To make our model more interesting, we will add a leaky term. That is, a current of ions that is constantly leaving the cell. As we did before, we first need to write of differential equation in the form of \(\frac{dV}{dt}=f(...)\), we can simply re-arrange the terms of LIF equation given above

\[ I(t) = C_{m} \frac{dV(t)}{dt} + \frac{V(t)}{R_{m}} \]

to the form:

\[ \frac{dV(t)}{dt} = \frac{I(t) - \frac{V(t)}{R_{m}} }{C_{m}} \]

• Define a function LIF which returns the right hand side of the above equation:

import numpy as np
from matplotlib import pyplot as plt

# Define the LIF neuron model
def LIF(v, t, input_current, membrane_capacitance, membrane_resistance):
    
    ## Your code here

• Use the code from above that we used to solve the IF model and adapt it as needed to solve this new neuron model:

## Your code here

• Plot the found membrane potential and discuss its biological interpretation.

## Your code here

• Explore the behavior of the neuron membrane for different values of the model.
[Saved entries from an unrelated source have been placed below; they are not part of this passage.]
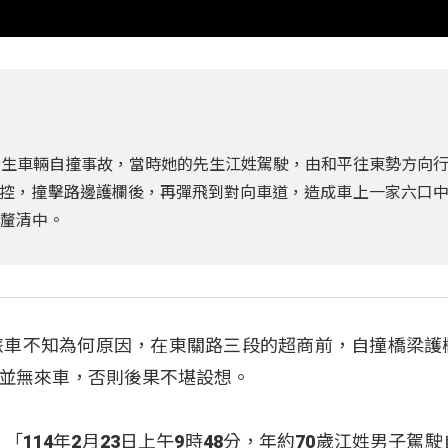
發生車輛自撞事故，當時她的先生江姓駕駛，由和平往東勢方向
控，撞擊路邊護欄後，再彈飛到對向車道，造成車上一家六口
查釐清中。
旅車不知為何原因，在東關路三段的超商前，自撞橋梁護
並無來車，否則後果不堪設想。
114年2月23日上午9時48分，年約70歲江姓男子駕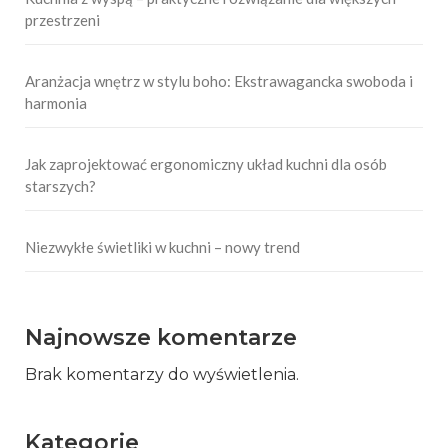
przestrzeni
Aranżacja wnętrz w stylu boho: Ekstrawagancka swoboda i
harmonia
Jak zaprojektować ergonomiczny układ kuchni dla osób
starszych?
Niezwykłe świetliki w kuchni – nowy trend
Najnowsze komentarze
Brak komentarzy do wyświetlenia.
Kategorie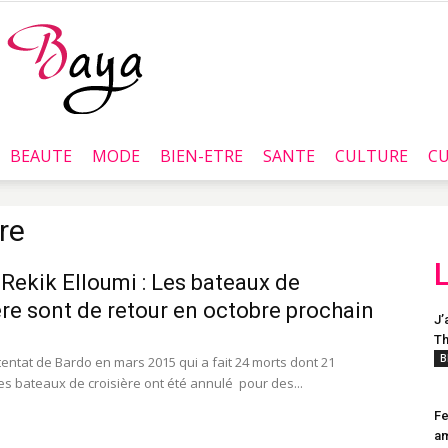
BEAUTE
MODE
BIEN-ETRE
SANTE
CULTURE
CU
Baya.tn
re
Rekik Elloumi : Les bateaux de
ère sont de retour en octobre prochain
J’
Th
B
tentat de Bardo en mars 2015 qui a fait 24 morts dont 21
les bateaux de croisière ont été annulé pour des...
Fe
a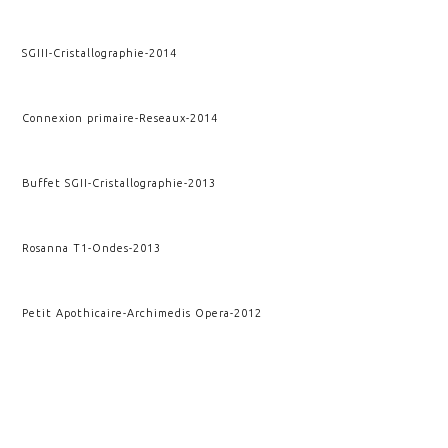
SGIII
-
Cristallographie
-
2014
Connexion primaire
-
Reseaux
-
2014
Buffet SGII
-
Cristallographie
-
2013
Rosanna T1
-
Ondes
-
2013
Petit Apothicaire
-
Archimedis Opera
-
2012
Apothicaire
-
Archimedis Opera
-
2012
Deuxième impact
-
Kairos
-
2011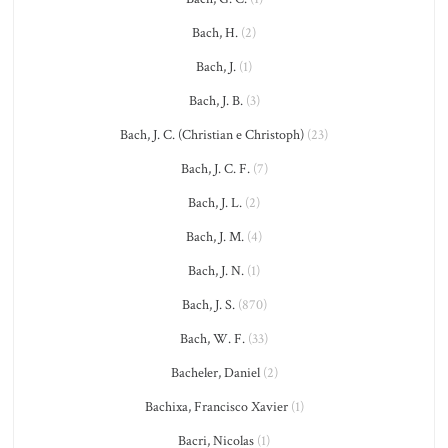
Bach, H.
(2)
Bach, J.
(1)
Bach, J. B.
(3)
Bach, J. C. (Christian e Christoph)
(23)
Bach, J. C. F.
(7)
Bach, J. L.
(2)
Bach, J. M.
(4)
Bach, J. N.
(1)
Bach, J. S.
(870)
Bach, W. F.
(33)
Bacheler, Daniel
(2)
Bachixa, Francisco Xavier
(1)
Bacri, Nicolas
(1)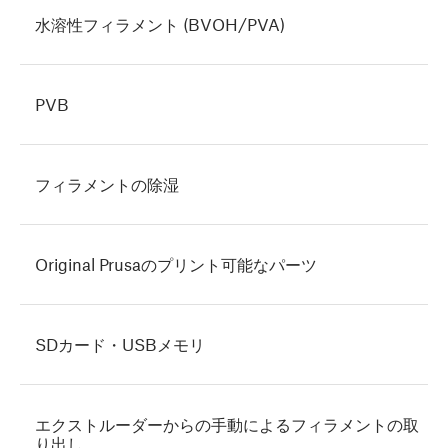
水溶性フィラメント (BVOH/PVA)
PVB
フィラメントの除湿
Original Prusaのプリント可能なパーツ
SDカード・USBメモリ
エクストルーダーからの手動によるフィラメントの取
り出し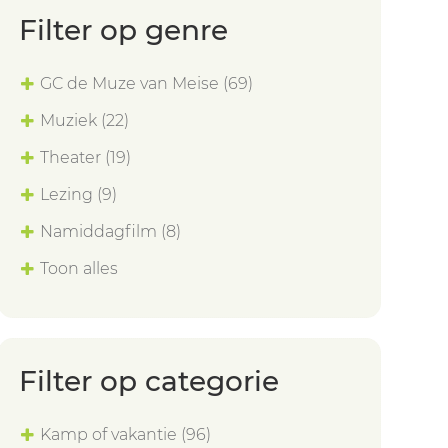
Filter op genre
GC de Muze van Meise
(69)
Muziek
(22)
Theater
(19)
Lezing
(9)
Namiddagfilm
(8)
Toon alles
Filter op categorie
Kamp of vakantie
(96)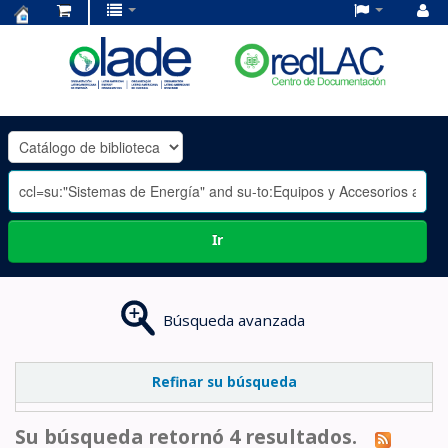
Centro
de
Documentación
OLADE
-
Ir
Búsqueda avanzada
Refinar su búsqueda
Su búsqueda retornó 4 resultados.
Add all the code you have used to solve the neuron LIF model: the LIF function definition, the calling to Scipy ODE solver and the plotting. The lines already written are responsible for making an interactive plot in the Colab. They model will be solve with the new constants every time you change their values on the slide. Notice that you can easily define ranges for the slides. This Colab feature —and its IPython Jupiter notebooks equivalent— are a great way of quickly exploring models behaviors.

#@title  { run: "auto", vertical-output: true }
membrane_capacitance = 1.0 #@param {type:"slider", min:1, max:10, step:0.5}
membrane_resistance  = 1.0 #@param {type:"slider", min:1, max:10, step:0.5}
input_current = 1.0 #@param {type:"slider", min:1, max:10, step:0.5}
initial_membrane_potential = 10 #@param {type:"slider", min:-20, max:20, step:0.5}

## Your code here

Notice that the behavior of these neuron model does not produce action potentials. To observe action potentials, LIF models are coupled with a reset mechanism that resets the membrane potential after it has reached a given value. Since this behavior does not emerge from the LIF differential equation, we would need to manually implement ourselves in the code. Next week we will see how we can use Brian2 to simulate populations of LIF neurons and obtain spiking behaviors. Brian will deal under the hood with solving the differential equations and we will focus on defining our model.